| RECORD EXTRACTS |
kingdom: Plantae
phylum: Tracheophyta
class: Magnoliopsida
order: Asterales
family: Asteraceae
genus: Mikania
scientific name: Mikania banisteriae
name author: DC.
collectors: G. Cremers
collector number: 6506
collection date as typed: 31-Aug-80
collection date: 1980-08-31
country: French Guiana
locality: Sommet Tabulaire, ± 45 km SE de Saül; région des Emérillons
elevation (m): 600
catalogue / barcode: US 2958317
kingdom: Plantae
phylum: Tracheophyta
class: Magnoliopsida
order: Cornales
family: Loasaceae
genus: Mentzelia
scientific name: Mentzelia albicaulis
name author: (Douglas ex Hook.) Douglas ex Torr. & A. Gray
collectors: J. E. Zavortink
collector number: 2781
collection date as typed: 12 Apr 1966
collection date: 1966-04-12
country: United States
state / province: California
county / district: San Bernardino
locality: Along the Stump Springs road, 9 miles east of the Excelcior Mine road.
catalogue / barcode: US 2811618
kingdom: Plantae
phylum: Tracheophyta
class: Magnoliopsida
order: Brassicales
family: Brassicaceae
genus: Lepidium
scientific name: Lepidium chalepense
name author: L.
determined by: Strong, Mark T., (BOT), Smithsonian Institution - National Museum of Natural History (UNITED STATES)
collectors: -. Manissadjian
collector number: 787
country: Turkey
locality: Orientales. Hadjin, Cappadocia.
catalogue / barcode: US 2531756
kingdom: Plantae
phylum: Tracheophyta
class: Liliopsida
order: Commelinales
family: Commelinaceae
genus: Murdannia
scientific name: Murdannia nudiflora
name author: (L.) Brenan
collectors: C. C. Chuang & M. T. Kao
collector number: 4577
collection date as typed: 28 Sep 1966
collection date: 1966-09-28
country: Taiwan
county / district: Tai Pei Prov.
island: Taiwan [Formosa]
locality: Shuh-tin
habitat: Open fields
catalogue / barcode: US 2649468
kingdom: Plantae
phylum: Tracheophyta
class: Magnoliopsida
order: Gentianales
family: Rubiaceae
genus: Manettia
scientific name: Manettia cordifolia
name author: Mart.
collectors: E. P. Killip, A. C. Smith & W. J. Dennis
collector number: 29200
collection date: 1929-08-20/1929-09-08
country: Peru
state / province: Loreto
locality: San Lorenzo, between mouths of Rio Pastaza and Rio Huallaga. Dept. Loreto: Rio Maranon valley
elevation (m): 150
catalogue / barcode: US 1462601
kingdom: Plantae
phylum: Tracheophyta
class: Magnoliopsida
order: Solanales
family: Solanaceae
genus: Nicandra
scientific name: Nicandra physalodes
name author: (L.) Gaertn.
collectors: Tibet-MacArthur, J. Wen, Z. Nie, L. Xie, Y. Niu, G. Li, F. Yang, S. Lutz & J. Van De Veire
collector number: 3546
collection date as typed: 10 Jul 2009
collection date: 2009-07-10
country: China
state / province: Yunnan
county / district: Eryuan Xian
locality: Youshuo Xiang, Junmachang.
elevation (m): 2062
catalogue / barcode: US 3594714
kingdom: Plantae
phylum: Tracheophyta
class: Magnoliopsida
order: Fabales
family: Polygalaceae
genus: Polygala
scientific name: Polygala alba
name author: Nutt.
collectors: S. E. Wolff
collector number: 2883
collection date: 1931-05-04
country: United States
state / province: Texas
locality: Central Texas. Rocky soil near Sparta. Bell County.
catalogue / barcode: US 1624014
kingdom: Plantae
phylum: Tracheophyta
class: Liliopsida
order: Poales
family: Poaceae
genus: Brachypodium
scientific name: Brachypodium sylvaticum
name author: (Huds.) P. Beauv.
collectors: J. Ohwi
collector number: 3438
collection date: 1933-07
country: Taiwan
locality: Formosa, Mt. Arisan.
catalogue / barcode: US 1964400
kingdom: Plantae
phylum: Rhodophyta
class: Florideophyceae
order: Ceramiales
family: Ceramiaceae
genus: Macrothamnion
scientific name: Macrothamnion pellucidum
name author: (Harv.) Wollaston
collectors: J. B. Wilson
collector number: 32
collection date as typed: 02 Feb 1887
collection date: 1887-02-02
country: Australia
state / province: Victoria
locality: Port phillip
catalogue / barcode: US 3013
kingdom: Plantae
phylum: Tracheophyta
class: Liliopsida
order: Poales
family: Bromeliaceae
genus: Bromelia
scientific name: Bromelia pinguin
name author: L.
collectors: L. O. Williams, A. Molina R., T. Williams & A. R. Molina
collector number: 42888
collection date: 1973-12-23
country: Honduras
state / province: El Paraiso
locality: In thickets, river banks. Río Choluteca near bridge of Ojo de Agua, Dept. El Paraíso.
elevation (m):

| AIM |
Copy out the data that opens with the line containing "scientific name: Mikania banisteriae" and closes with the line containing "collection date: 1966-04-12", both of those lines included.

| SOLUTION TO THE PROBLEM |
scientific name: Mikania banisteriae
name author: DC.
collectors: G. Cremers
collector number: 6506
collection date as typed: 31-Aug-80
collection date: 1980-08-31
country: French Guiana
locality: Sommet Tabulaire, ± 45 km SE de Saül; région des Emérillons
elevation (m): 600
catalogue / barcode: US 2958317
kingdom: Plantae
phylum: Tracheophyta
class: Magnoliopsida
order: Cornales
family: Loasaceae
genus: Mentzelia
scientific name: Mentzelia albicaulis
name author: (Douglas ex Hook.) Douglas ex Torr. & A. Gray
collectors: J. E. Zavortink
collector number: 2781
collection date as typed: 12 Apr 1966
collection date: 1966-04-12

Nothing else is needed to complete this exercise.